- The Washington Times - Saturday, January 17, 2004

Critics of the International Baccalaureate program at Reston’s Langston Hughes Middle School and South Lakes High School have focused on the program’s promotion of cultural egalitarianism, pacifism and what they say is its anti-Western bias.

“Administrators do not tell you that the current IB program for ages three through grade 12 promotes socialism, disarmament, radical environmentalism, and moral relativism, while attempting to undermine Christian religious values and national sovereignty,” Jeanne Geiger wrote last year in the Reston Connection, a local newspaper.

Mrs. Geiger opposed her children being enrolled in International Baccalaureate (IB) classes at South Lakes. “The proposed sociological ‘outcomes’ follow politically correct thought and behavior assessments,” she said.

Rena J. Berlin, Fairfax County’s IB coordinator at Langston Hughes Middle School, said she knows Mrs. Geiger and other critics “very well,” but believes “that all students who learn how to think globally, how to make connections between subjects, and how to ‘learn how to learn’ will be better prepared to be IB diploma students when they get to 11th grade.”

Mrs. Berlin said her school has “students from around the globe. … ”

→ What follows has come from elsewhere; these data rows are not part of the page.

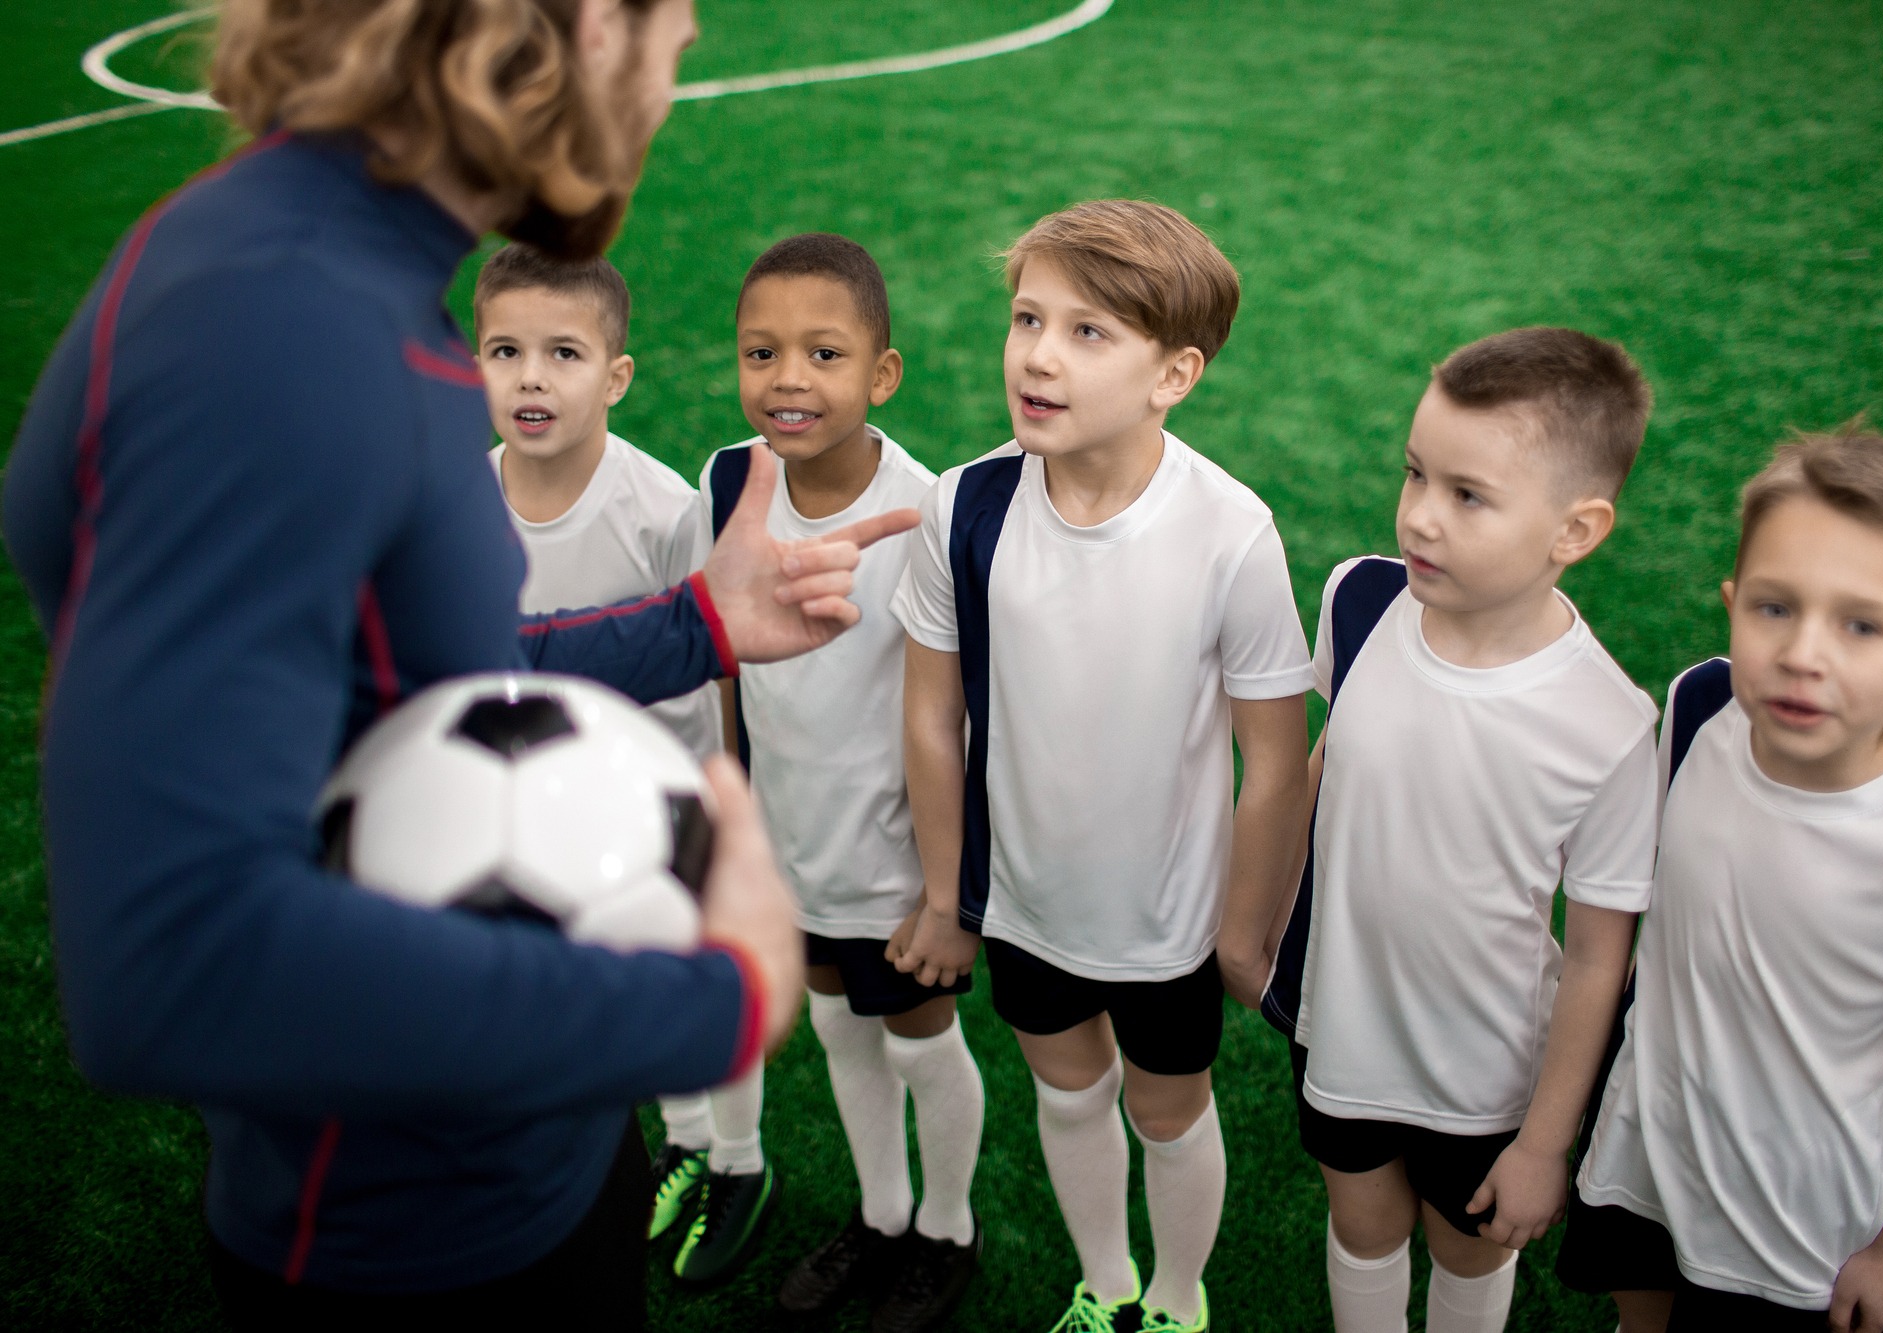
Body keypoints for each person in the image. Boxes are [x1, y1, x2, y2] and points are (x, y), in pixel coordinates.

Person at [1, 1, 916, 1325]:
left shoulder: (319, 267)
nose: (683, 56)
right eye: (669, 22)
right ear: (579, 27)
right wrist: (701, 1004)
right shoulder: (279, 331)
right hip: (417, 1237)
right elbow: (169, 966)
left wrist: (692, 624)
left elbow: (393, 675)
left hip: (507, 1157)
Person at [887, 200, 1315, 1333]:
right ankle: (1105, 1284)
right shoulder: (965, 503)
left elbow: (1273, 762)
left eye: (1087, 333)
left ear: (1174, 373)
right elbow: (932, 712)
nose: (1036, 354)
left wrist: (1243, 929)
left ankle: (1176, 1300)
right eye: (1027, 317)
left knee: (1169, 1113)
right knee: (1068, 1095)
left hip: (1165, 920)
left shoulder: (1231, 531)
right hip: (1027, 905)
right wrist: (949, 893)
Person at [1257, 328, 1659, 1333]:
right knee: (1360, 1226)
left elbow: (1601, 958)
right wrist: (1247, 933)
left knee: (1461, 1249)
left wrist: (1540, 1144)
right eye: (1413, 474)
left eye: (1467, 495)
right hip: (1344, 1027)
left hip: (1487, 1076)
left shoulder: (1609, 727)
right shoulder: (1359, 601)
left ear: (1575, 530)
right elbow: (1319, 773)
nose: (1420, 517)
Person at [1558, 429, 1883, 1333]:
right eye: (1773, 608)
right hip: (1644, 1154)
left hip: (1789, 1228)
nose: (1803, 652)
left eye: (1860, 624)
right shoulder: (1709, 727)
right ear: (1731, 604)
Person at [672, 233, 985, 1330]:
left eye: (822, 353)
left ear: (880, 374)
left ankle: (946, 1228)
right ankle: (882, 1212)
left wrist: (948, 894)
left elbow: (959, 717)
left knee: (919, 1041)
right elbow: (725, 665)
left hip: (896, 864)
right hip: (792, 846)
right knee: (843, 1033)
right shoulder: (727, 483)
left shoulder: (931, 514)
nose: (789, 379)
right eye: (761, 353)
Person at [476, 242, 724, 760]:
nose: (530, 377)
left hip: (652, 808)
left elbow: (720, 663)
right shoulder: (457, 509)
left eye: (564, 353)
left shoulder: (670, 515)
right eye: (506, 351)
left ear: (616, 379)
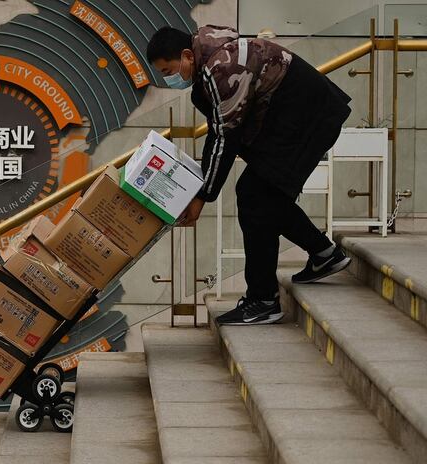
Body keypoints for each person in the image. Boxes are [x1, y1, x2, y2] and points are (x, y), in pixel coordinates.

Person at [146, 25, 353, 325]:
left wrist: (202, 196)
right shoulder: (211, 58)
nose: (168, 78)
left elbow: (224, 137)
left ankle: (263, 298)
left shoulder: (221, 68)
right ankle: (323, 254)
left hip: (307, 115)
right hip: (298, 114)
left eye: (169, 69)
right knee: (262, 195)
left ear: (187, 55)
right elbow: (219, 128)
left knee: (256, 194)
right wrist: (200, 186)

“Our IB programs dig deep into education and the feeling of the community, and the programs make us part of our world.

“After all, it is our students who will change the world and we need to allow them to be the fine citizens of America and the world that they have the potential to be,” she said.

Mrs. Geiger and a friend, Anne Hall of Reston, have rallied opposition against the IB program for several years.

Mrs. Hall echoed criticisms of parents at Woodson High School in Fairfax — where the IB program was dropped — that most U.S. colleges and universities award course credit to incoming freshmen only for high-level IB courses “similar in difficulty to the Advanced Placement (AP) courses.”

On IB exams, she noted, high school students are scored on a scale of one to seven and Fairfax County recognizes four as a passing grade. For AP exams, students are graded on a scale of one to five and Fairfax County recognizes three as a passing score.

But colleges set the bar higher, Mrs. Hall said.

“More selective institutions only award credit for AP exam scores of four and five, and high-level IB exam scores of six and seven, and will not consider any standard-level IB exam scores.”

She added that “some schools will not award any IB credit unless the student has earned the full IB diploma,” which requires them to take more than six required IB courses, write a 4,000-word extended essay like a college thesis, and do 150 hours of extracurricular activities or community service during 11th and 12th grades.

“Information from eight Virginia universities shows that an Advanced Placement exam score of three has a 52 percent acceptance rate, a higher-level IB exam score of 4 has a 33 percent acceptance rate, and a standard-level IB exam score of four has a 2 percent acceptance rate.

“Parents and students who do not have six-figure incomes or trust funds available for college tuitions will be interested in this distinction,” Mrs. Hall said.

Sandra Wade Pauly, IB North America’s university and government liaison, acknowledges that “IBNA has always faced a unique challenge” in convincing U.S. colleges and universities of the worth of its “holistic and interdisciplinary approach” to learning.

She said IBNA is funding a push to convince more colleges and admissions officials to accept its high school diploma program.